Lessons from the Tarahumara

I love walking. It is like a religion to me. You can wake me up in the middle of the night and ask me if I could come for a walk, and I'll come. Walking makes me happy. Maybe, that is how I have survived so many hikes, so many treks. I just walked. Half the metaphors I write are about paths, trails and terrains- all linked to walking!

So when a few days ago, I woke up to a sharp pain in my heels, it threatened something I held dear. I had to know why.

And so began the search. Pronation, Overpronation, Supination, Arch Support, Plantar Fasciitis. The terms helped me come know what was happening and why but I did not like where they were leading me as a solution-" Buy a nice cushioned pair of shoes with a thick tongue and support for your arch", they said. It felt logical but something was missing. Till yesterday.

"Born to run" is a book about the Tarahumara (Tara-oo-mara), a tribe in Mexico known for their unbelievable running abilities. As Chris Mcdougall, who wrote the book, describes. a 60-70 mile run over an inhospitable terrain with stone walls and dry cold is nothing. They do it like a warm up. For them, it is fun.

So, here I am, walking a few miles everyday, in my modern nike and addidas and I get heel pain. While they have nothing but pieces of leather strapped to their feet and they run till the terrain ends and that too with no pain. 

How? If I were to simplify it to one word, it is love.

Love for running. They just love it. It bring them joy. It makes them happy. Perhaps a primeval feeling that we all get when we stretch our legs and run. The trees zipping past, the wind in the hair, the throbbing of the heart as the legs kiss the ground. The mind goes quiet. What is there to not love, I ask. It is hard wired into us. It is how we travelled for centuries. And then chose comfort and efficiency. Yes, we can now go to London in 8 hours but maybe we lost something more basic on the way.

But I am digressing. What I wanted to say is that if you really love something and you dont let someone tell you how much of it should you do, just do it. An 80 year old Tarahumara grandfather can run 100 miles because he loves it and because no one told him that he could not. 

In a strange way, my search for freedom from heel pain led me to another alley of insights. It solved another question that had been on my mind for a while.
  
You see, I love working and over the past few months, I have heard so many people and friends wonder why I should work so much. Especially, on Sundays. Take a break, they say. And every time I rested, it  felt strange, sad and unnatural. It did not serve to rejuvenate, it only broke the rhythm. And now I am beginning to understand why.

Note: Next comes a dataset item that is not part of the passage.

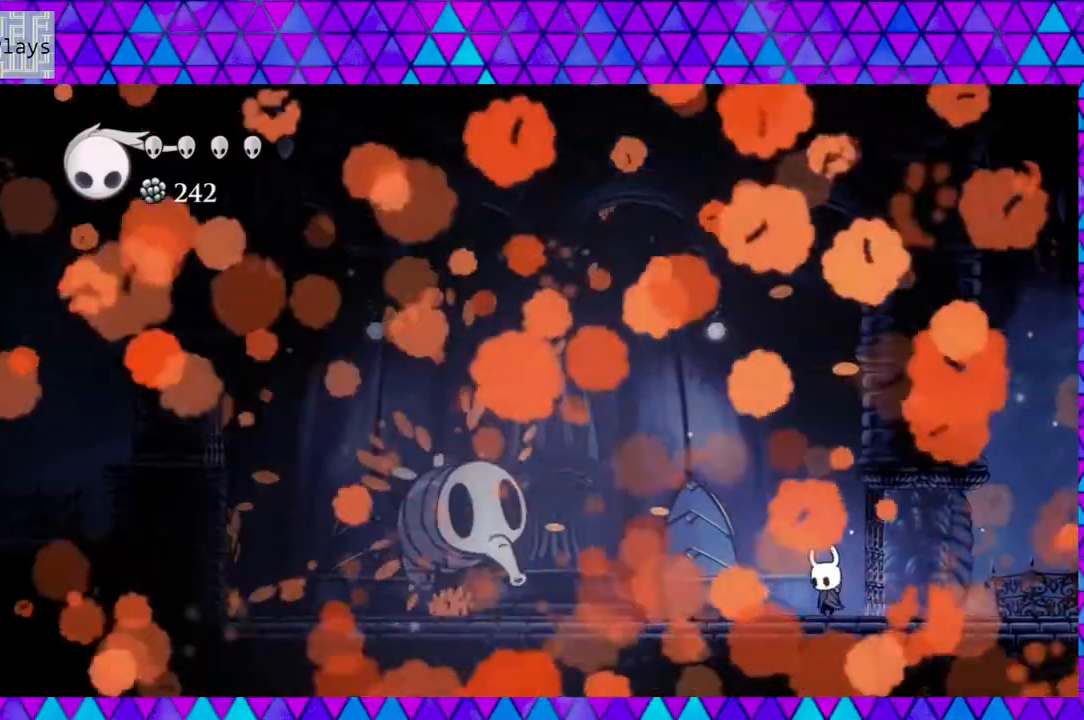
{"buttons": ["A"], "left_stick": "left", "right_stick": "center", "events": [[33, "DPAD_LEFT", "up"], [100, "A", "down"]]}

I guess I am made that way. Work brings me joy. Thinking through a new course, teaching a subject, designing a seminar or writing a report nourishes me. I can work hours and then a few more. I know it might sound strange but that is how I feel and now I am beginning to be ok with it.

Does it take a toll on social life? Not at all. Because when I stop, I am more happy to reach out and talk to friends. I am more aware of the of the cloudless skies in the afternoon or the headlights of the cars as they crawl through the roads at night. I am more in tune with myself and less cribbing of life in general. Is it tiring? Of course, it is. But, it is the kind of happy exhaustion which make thoughts cease and make me reach out for the bed at night.

I dont know if I would solve the puzzle of plantar fasciitis or whatever is the cause of this heel pain. But I do know that the answer lies somewhere connected to what I LOVE doing and if I keep walking on that path and being in rhythm with myself, irrespective of what others think is actually possible, I am sure that it wont be long before I discover what will make it disappear.

And as for the Tarahumara, bless them for telling me this.